* **PROMPT 1**:
Answer these questions using the press meet summary.
(a) Who is the Finance Minister named in it?
(b) What reduced corporate tax rate can a domestic company pay?
(c) What is the effective corporate tax rate including surcharge and cess?
* **PROMPT 2**: Quote the press meet summary from "FinMin Press Meet: Low" up to and including "the equity market.".

* **READING PASSAGE**:
■ ■ ■ ■

FinMin Press Meet: Low Corporate Tax and Benefits to Equity Market

The Finance Minister, Mrs Nirmala Sitharaman has announced a slew of measures to reduce the overall tax incidence on companies. The FM has also announced low corporate tax rates, a reduction in the Minimum Alternate Tax rate (MAT) for companies and a booster for the equity market.

Addressing the need of the corporate sector for a low corporate rate to promote growth and investment, the FM has proposed two new provisions:

  1. A domestic company has to pay a reduced corporate tax of 22% with effect from the FY 2019-20 (corresponding to the AY 2020-21). The reduced rate can be availed on the condition that such domestic companies will not claim any exemptions or incentives under the income tax law. The effective corporate tax rate is 25.17% inclusive of surcharge and cess. Further, such companies would not be liable to pay MAT. This provision is optional and domestic companies may either choose the benefits or pay the applicable tax rate and claim the exemptions or incentives.

■ ■ ■ ■

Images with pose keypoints
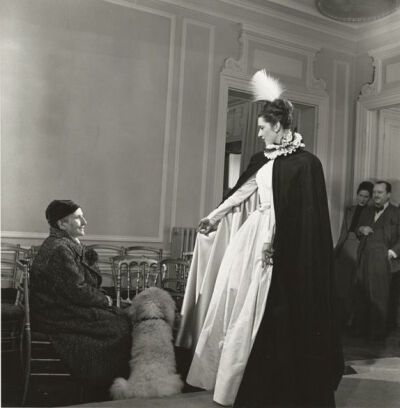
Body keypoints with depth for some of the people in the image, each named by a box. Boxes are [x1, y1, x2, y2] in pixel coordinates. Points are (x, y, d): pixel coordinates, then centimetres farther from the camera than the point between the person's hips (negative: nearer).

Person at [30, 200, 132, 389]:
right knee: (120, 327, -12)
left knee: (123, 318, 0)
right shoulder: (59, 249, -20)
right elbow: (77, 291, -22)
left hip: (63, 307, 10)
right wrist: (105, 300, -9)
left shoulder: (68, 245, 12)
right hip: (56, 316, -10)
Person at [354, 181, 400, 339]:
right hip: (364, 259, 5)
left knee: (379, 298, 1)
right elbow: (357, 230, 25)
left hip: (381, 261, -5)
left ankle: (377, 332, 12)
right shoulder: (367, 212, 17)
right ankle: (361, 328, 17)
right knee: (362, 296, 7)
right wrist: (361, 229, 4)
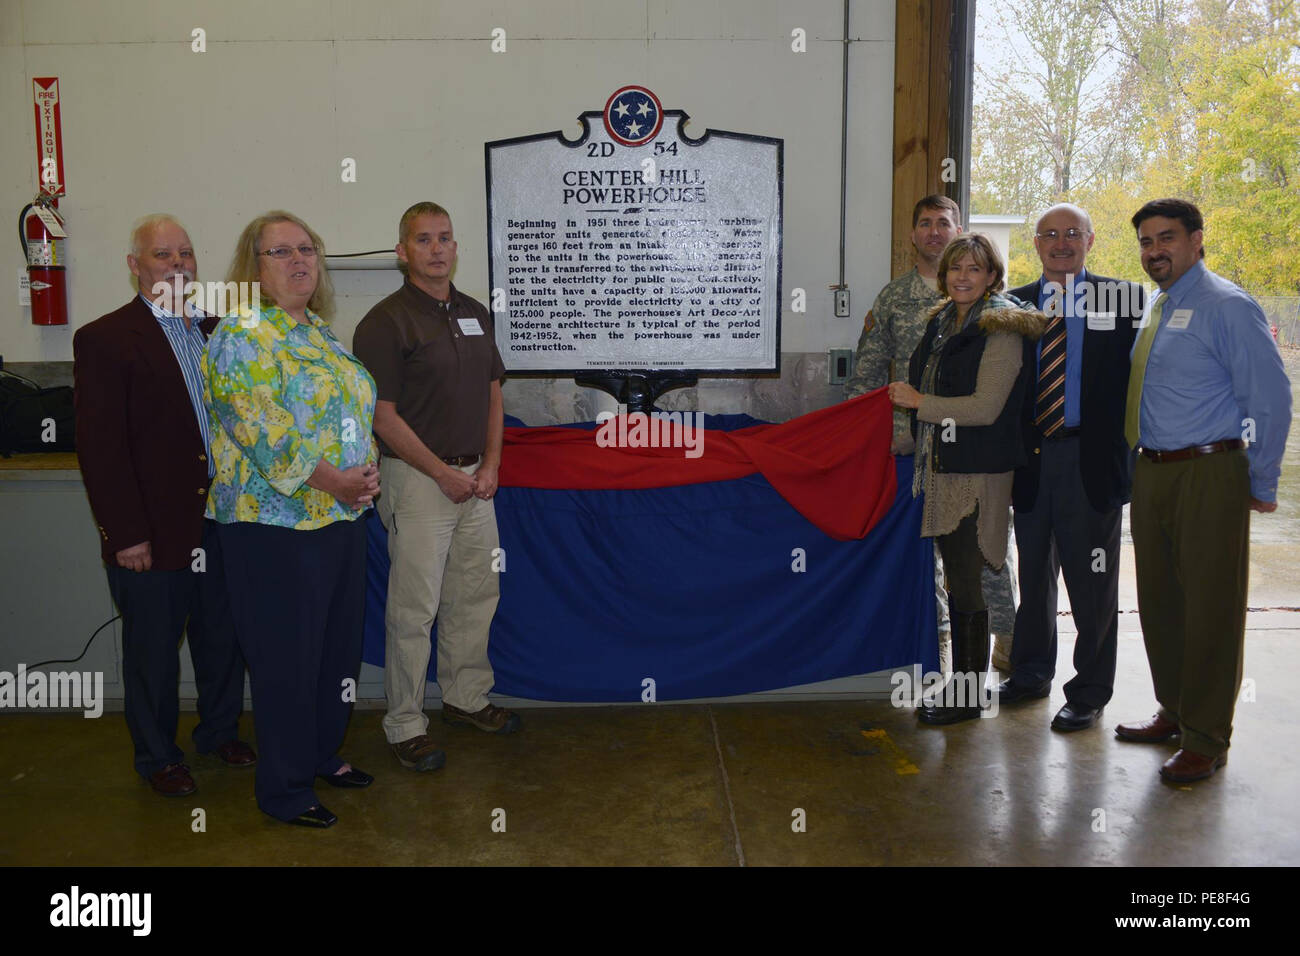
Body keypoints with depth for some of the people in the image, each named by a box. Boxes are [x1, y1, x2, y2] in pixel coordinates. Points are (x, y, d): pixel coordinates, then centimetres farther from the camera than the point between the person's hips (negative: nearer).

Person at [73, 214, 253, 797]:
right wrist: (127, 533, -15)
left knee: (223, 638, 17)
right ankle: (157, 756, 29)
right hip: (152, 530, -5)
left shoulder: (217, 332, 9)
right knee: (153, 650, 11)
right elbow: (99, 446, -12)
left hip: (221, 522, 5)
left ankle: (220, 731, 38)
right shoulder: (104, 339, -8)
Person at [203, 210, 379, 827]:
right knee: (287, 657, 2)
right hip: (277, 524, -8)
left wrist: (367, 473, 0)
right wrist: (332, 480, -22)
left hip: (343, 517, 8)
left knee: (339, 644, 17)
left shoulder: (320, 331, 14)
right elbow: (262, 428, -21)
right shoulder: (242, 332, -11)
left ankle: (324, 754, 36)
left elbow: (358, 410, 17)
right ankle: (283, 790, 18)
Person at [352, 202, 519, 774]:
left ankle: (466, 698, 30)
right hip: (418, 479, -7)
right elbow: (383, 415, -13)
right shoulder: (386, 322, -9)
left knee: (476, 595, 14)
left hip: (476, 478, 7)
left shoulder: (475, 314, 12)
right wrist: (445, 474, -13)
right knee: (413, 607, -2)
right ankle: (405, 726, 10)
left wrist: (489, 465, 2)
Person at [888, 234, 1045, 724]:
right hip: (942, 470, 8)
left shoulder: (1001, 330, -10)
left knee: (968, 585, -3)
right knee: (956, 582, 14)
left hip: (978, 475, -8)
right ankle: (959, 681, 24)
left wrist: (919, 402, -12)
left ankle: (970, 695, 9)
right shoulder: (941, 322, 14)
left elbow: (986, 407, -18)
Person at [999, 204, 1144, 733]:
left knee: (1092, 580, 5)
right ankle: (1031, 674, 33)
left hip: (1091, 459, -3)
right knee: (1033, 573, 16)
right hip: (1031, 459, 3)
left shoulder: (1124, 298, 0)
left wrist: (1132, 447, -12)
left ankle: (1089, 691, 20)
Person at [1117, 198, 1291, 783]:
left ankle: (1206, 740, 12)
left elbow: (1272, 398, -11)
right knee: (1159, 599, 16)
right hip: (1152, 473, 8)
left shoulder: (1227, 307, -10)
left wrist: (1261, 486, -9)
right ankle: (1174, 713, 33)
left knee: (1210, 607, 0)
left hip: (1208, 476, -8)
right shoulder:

■ ■ ■ ■

* **EXERCISE RESPONSE 1**:
(a) Mrs Nirmala Sitharaman
(b) 22%
(c) 25.17%

* **EXERCISE RESPONSE 2**:
FinMin Press Meet: Low Corporate Tax and Benefits to Equity Market

The Finance Minister, Mrs Nirmala Sitharaman has announced a slew of measures to reduce the overall tax incidence on companies. The FM has also announced low corporate tax rates, a reduction in the Minimum Alternate Tax rate (MAT) for companies and a booster for the equity market.